• EXERCISE INSTRUCTIONS:
Please write out each entry below exactly as given.

INFORMATION SHOWN below:

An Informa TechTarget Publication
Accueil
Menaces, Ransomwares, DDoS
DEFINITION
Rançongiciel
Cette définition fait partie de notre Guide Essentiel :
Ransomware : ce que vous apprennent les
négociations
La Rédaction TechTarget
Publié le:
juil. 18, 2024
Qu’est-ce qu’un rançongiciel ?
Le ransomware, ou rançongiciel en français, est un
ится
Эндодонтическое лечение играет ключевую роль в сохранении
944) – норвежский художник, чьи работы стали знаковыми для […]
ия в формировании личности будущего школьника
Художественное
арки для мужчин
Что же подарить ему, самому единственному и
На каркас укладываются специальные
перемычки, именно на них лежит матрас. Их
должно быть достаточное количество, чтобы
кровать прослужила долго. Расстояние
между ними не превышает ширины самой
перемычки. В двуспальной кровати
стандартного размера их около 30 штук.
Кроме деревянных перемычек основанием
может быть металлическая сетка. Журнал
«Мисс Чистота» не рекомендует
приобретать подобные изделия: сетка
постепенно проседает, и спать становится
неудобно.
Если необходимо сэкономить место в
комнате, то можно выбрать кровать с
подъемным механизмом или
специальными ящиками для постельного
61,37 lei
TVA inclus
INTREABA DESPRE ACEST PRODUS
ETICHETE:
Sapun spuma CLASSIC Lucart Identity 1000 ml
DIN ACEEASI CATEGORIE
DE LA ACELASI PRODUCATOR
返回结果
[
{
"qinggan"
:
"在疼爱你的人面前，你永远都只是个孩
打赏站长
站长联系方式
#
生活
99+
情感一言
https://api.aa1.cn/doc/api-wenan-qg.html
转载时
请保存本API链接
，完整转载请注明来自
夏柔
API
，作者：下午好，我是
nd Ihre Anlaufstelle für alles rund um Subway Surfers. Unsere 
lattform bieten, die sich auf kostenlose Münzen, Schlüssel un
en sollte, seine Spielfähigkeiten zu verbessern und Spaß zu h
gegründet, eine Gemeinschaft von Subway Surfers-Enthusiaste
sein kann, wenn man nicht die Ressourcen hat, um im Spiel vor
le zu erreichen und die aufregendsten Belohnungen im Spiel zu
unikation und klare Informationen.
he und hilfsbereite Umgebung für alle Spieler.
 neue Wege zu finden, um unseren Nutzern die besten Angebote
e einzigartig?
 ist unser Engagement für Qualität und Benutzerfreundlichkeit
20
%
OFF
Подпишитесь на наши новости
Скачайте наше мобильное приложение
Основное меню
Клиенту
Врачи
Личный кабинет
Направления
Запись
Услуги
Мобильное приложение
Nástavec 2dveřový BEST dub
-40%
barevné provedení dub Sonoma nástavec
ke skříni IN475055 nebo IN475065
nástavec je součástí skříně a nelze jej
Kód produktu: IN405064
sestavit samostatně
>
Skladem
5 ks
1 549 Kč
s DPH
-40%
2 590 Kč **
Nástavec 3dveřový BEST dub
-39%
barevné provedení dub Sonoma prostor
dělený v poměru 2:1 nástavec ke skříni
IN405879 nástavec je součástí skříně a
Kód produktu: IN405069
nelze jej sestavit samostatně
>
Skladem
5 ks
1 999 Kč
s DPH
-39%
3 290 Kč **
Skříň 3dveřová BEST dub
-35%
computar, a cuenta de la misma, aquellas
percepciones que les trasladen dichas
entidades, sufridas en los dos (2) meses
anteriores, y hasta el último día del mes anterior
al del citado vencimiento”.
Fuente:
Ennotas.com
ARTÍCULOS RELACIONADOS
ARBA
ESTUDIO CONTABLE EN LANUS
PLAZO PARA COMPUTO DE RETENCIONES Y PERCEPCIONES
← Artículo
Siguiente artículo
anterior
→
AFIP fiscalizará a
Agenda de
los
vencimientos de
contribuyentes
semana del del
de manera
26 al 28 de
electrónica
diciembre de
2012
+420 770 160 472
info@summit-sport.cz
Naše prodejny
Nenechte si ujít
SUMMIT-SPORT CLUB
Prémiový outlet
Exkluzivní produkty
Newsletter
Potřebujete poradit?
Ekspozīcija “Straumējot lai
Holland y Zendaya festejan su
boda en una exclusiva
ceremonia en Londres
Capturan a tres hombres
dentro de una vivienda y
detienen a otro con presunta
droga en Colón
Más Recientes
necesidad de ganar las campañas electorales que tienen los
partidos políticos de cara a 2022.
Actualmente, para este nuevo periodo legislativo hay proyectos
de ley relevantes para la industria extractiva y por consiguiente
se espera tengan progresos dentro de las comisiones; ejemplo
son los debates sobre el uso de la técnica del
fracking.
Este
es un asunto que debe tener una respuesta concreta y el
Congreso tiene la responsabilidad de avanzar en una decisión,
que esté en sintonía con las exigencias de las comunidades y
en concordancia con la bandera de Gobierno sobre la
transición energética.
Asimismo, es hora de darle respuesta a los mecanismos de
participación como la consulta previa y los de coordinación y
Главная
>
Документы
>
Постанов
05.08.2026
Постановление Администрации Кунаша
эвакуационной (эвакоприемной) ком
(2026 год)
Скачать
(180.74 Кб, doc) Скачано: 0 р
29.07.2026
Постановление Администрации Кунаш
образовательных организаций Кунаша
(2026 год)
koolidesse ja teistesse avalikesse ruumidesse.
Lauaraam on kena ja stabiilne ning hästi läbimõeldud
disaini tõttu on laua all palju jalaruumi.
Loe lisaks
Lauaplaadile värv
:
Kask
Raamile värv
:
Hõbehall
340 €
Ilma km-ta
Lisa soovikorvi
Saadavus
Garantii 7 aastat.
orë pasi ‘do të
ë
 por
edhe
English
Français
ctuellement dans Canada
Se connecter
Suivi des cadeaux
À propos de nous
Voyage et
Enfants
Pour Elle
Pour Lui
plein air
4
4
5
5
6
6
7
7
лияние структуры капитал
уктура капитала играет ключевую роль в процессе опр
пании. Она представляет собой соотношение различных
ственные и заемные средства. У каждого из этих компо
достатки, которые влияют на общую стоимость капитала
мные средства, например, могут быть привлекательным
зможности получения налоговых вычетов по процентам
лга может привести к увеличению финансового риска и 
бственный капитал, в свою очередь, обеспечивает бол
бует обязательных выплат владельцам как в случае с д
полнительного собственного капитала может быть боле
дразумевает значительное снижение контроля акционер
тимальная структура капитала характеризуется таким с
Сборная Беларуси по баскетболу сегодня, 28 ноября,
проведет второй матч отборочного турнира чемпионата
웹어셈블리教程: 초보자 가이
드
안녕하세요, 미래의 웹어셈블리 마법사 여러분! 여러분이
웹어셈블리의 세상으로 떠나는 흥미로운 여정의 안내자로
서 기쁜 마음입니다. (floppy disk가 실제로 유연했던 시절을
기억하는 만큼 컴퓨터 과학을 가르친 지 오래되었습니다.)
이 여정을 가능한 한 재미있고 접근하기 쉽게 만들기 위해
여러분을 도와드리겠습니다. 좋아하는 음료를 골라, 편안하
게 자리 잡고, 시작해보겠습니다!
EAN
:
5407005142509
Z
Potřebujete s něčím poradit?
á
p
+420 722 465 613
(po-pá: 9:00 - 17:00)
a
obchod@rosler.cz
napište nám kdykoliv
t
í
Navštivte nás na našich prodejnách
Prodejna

End of INFORMATION SHOWN.

• TASK ANSWER:
An Informa TechTarget Publication
Accueil
Menaces, Ransomwares, DDoS
DEFINITION
Rançongiciel
Cette définition fait partie de notre Guide Essentiel :
Ransomware : ce que vous apprennent les
négociations
La Rédaction TechTarget
Publié le:
juil. 18, 2024
Qu’est-ce qu’un rançongiciel ?
Le ransomware, ou rançongiciel en français, est un
ится
Эндодонтическое лечение играет ключевую роль в сохранении
944) – норвежский художник, чьи работы стали знаковыми для […]
ия в формировании личности будущего школьника
Художественное
арки для мужчин
Что же подарить ему, самому единственному и
На каркас укладываются специальные
перемычки, именно на них лежит матрас. Их
должно быть достаточное количество, чтобы
кровать прослужила долго. Расстояние
между ними не превышает ширины самой
перемычки. В двуспальной кровати
стандартного размера их около 30 штук.
Кроме деревянных перемычек основанием
может быть металлическая сетка. Журнал
«Мисс Чистота» не рекомендует
приобретать подобные изделия: сетка
постепенно проседает, и спать становится
неудобно.
Если необходимо сэкономить место в
комнате, то можно выбрать кровать с
подъемным механизмом или
специальными ящиками для постельного
61,37 lei
TVA inclus
INTREABA DESPRE ACEST PRODUS
ETICHETE:
Sapun spuma CLASSIC Lucart Identity 1000 ml
DIN ACEEASI CATEGORIE
DE LA ACELASI PRODUCATOR
返回结果
[
{
"qinggan"
:
"在疼爱你的人面前，你永远都只是个孩
打赏站长
站长联系方式
#
生活
99+
情感一言
https://api.aa1.cn/doc/api-wenan-qg.html
转载时
请保存本API链接
，完整转载请注明来自
夏柔
API
，作者：下午好，我是
nd Ihre Anlaufstelle für alles rund um Subway Surfers. Unsere 
lattform bieten, die sich auf kostenlose Münzen, Schlüssel un
en sollte, seine Spielfähigkeiten zu verbessern und Spaß zu h
gegründet, eine Gemeinschaft von Subway Surfers-Enthusiaste
sein kann, wenn man nicht die Ressourcen hat, um im Spiel vor
le zu erreichen und die aufregendsten Belohnungen im Spiel zu
unikation und klare Informationen.
he und hilfsbereite Umgebung für alle Spieler.
 neue Wege zu finden, um unseren Nutzern die besten Angebote
e einzigartig?
 ist unser Engagement für Qualität und Benutzerfreundlichkeit
20
%
OFF
Подпишитесь на наши новости
Скачайте наше мобильное приложение
Основное меню
Клиенту
Врачи
Личный кабинет
Направления
Запись
Услуги
Мобильное приложение
Nástavec 2dveřový BEST dub
-40%
barevné provedení dub Sonoma nástavec
ke skříni IN475055 nebo IN475065
nástavec je součástí skříně a nelze jej
Kód produktu: IN405064
sestavit samostatně
>
Skladem
5 ks
1 549 Kč
s DPH
-40%
2 590 Kč **
Nástavec 3dveřový BEST dub
-39%
barevné provedení dub Sonoma prostor
dělený v poměru 2:1 nástavec ke skříni
IN405879 nástavec je součástí skříně a
Kód produktu: IN405069
nelze jej sestavit samostatně
>
Skladem
5 ks
1 999 Kč
s DPH
-39%
3 290 Kč **
Skříň 3dveřová BEST dub
-35%
computar, a cuenta de la misma, aquellas
percepciones que les trasladen dichas
entidades, sufridas en los dos (2) meses
anteriores, y hasta el último día del mes anterior
al del citado vencimiento”.
Fuente:
Ennotas.com
ARTÍCULOS RELACIONADOS
ARBA
ESTUDIO CONTABLE EN LANUS
PLAZO PARA COMPUTO DE RETENCIONES Y PERCEPCIONES
← Artículo
Siguiente artículo
anterior
→
AFIP fiscalizará a
Agenda de
los
vencimientos de
contribuyentes
semana del del
de manera
26 al 28 de
electrónica
diciembre de
2012
+420 770 160 472
info@summit-sport.cz
Naše prodejny
Nenechte si ujít
SUMMIT-SPORT CLUB
Prémiový outlet
Exkluzivní produkty
Newsletter
Potřebujete poradit?
Ekspozīcija “Straumējot lai
Holland y Zendaya festejan su
boda en una exclusiva
ceremonia en Londres
Capturan a tres hombres
dentro de una vivienda y
detienen a otro con presunta
droga en Colón
Más Recientes
necesidad de ganar las campañas electorales que tienen los
partidos políticos de cara a 2022.
Actualmente, para este nuevo periodo legislativo hay proyectos
de ley relevantes para la industria extractiva y por consiguiente
se espera tengan progresos dentro de las comisiones; ejemplo
son los debates sobre el uso de la técnica del
fracking.
Este
es un asunto que debe tener una respuesta concreta y el
Congreso tiene la responsabilidad de avanzar en una decisión,
que esté en sintonía con las exigencias de las comunidades y
en concordancia con la bandera de Gobierno sobre la
transición energética.
Asimismo, es hora de darle respuesta a los mecanismos de
participación como la consulta previa y los de coordinación y
Главная
>
Документы
>
Постанов
05.08.2026
Постановление Администрации Кунаша
эвакуационной (эвакоприемной) ком
(2026 год)
Скачать
(180.74 Кб, doc) Скачано: 0 р
29.07.2026
Постановление Администрации Кунаш
образовательных организаций Кунаша
(2026 год)
koolidesse ja teistesse avalikesse ruumidesse.
Lauaraam on kena ja stabiilne ning hästi läbimõeldud
disaini tõttu on laua all palju jalaruumi.
Loe lisaks
Lauaplaadile värv
:
Kask
Raamile värv
:
Hõbehall
340 €
Ilma km-ta
Lisa soovikorvi
Saadavus
Garantii 7 aastat.
orë pasi ‘do të
ë
 por
edhe
English
Français
ctuellement dans Canada
Se connecter
Suivi des cadeaux
À propos de nous
Voyage et
Enfants
Pour Elle
Pour Lui
plein air
4
4
5
5
6
6
7
7
лияние структуры капитал
уктура капитала играет ключевую роль в процессе опр
пании. Она представляет собой соотношение различных
ственные и заемные средства. У каждого из этих компо
достатки, которые влияют на общую стоимость капитала
мные средства, например, могут быть привлекательным
зможности получения налоговых вычетов по процентам
лга может привести к увеличению финансового риска и 
бственный капитал, в свою очередь, обеспечивает бол
бует обязательных выплат владельцам как в случае с д
полнительного собственного капитала может быть боле
дразумевает значительное снижение контроля акционер
тимальная структура капитала характеризуется таким с
Сборная Беларуси по баскетболу сегодня, 28 ноября,
проведет второй матч отборочного турнира чемпионата
웹어셈블리教程: 초보자 가이
드
안녕하세요, 미래의 웹어셈블리 마법사 여러분! 여러분이
웹어셈블리의 세상으로 떠나는 흥미로운 여정의 안내자로
서 기쁜 마음입니다. (floppy disk가 실제로 유연했던 시절을
기억하는 만큼 컴퓨터 과학을 가르친 지 오래되었습니다.)
이 여정을 가능한 한 재미있고 접근하기 쉽게 만들기 위해
여러분을 도와드리겠습니다. 좋아하는 음료를 골라, 편안하
게 자리 잡고, 시작해보겠습니다!
EAN
:
5407005142509
Z
Potřebujete s něčím poradit?
á
p
+420 722 465 613
(po-pá: 9:00 - 17:00)
a
obchod@rosler.cz
napište nám kdykoliv
t
í
Navštivte nás na našich prodejnách
Prodejna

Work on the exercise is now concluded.